TEXT BLOCK =>
#####
Metal Core PCBs (MCPCBs)

Metal core PCBs incorporate a metal base layer, typically aluminum or copper, offering significantly improved heat dissipation:

Metal Core Type
Thermal Conductivity (W/m·K)
Advantages
Aluminum core
1.0-3.0 (composite)
Cost-effective, lightweight
Copper core
2.0-5.0 (composite)
Higher thermal performance
Hybrid metal core
1.5-4.0 (composite)
Balanced performance/cost

Polyimide

Polyimide substrates offer excellent thermal stability and flexibility, with a thermal conductivity of 0.12-0.35 W/m·K. They maintain mechanical integrity at temperatures up to 260°C, making them suitable for high-temperature applications and flexible PCBs.

Conductor Materials

Copper

Copper remains the primary conductor material for PCBs, with an excellent thermal conductivity of approximately 385 W/m·K. Standard copper thicknesses in PCBs include:

Copper Weight
Thickness
Thermal Considerations
0.5 oz/ft²
17.5 μm
Limited thermal capacity
1 oz/ft²
35 μm
Standard for most applications
2 oz/ft²
70 μm
Improved thermal performance
3 oz/ft²
105 μm
Better for high-current designs
4 oz/ft²
140 μm
Enhanced thermal management

Heavier copper weights improve thermal dissipation but present manufacturing challenges including etching precision and impedance control.

Alternative Conductors

While less common, alternative conductor materials offer specific advantages:

Material
Thermal Conductivity (W/m·K)
Advantages
Silver
429
Higher conductivity than copper
Gold
318
Excellent corrosion resistance
Aluminum
205
Lightweight, cost-effective
Carbon nanotube composites
3,000-5,000
Emerging technology, extremely high thermal conductivity

Thermal Interface Materials (TIMs)

Thermal interface materials fill microscopic gaps between components and heat sinks, reducing thermal resistance:

TIM Type
Thermal Conductivity (W/m·K)
Applications
Thermal greases
0.4-10
CPU/GPU interfaces
Thermal pads
0.8-15
Component-to-heatsink interfaces
Phase change materials
0.7-5
High-performance computing
Thermal adhesives
0.5-7
Component attachment
Metal TIMs (solder, liquid metal)
20-80
High-performance applications
Carbon-based TIMs
5-25
Advanced electronic systems

Thermal Via Technology

Thermal vias create conductive paths through the PCB substrate, significantly enhancing heat transfer between layers:

Via Type
Thermal Conductivity (effective)
#####
RECORDED INFORMATION =>
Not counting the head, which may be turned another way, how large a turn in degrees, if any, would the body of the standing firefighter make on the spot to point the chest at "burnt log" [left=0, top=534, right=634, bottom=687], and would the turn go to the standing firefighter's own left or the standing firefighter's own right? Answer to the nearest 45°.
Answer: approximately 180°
#####
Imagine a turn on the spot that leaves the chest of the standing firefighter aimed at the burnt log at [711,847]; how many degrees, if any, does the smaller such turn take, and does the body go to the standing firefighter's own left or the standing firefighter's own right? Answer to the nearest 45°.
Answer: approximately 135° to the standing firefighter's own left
#####
COMPLETE THE FOLLOWING =>
**a.** In the passage on PCB materials, rewrite the portion starting at "Higher thermal performance" and ending at "and flexible PCBs.", substituting "structural integrity" for "mechanical integrity".
**b.** Name every type of thermal interface material that the passage on PCB materials lists.

ANSWERS FOR THE EXERCISE =>
**a.**
Higher thermal performance
Hybrid metal core
1.5-4.0 (composite)
Balanced performance/cost

Polyimide

Polyimide substrates offer excellent thermal stability and flexibility, with a thermal conductivity of 0.12-0.35 W/m·K. They maintain structural integrity at temperatures up to 260°C, making them suitable for high-temperature applications and flexible PCBs.

**b.**
Thermal greases
Thermal pads
Phase change materials
Thermal adhesives
Metal TIMs (solder, liquid metal)
Carbon-based TIMs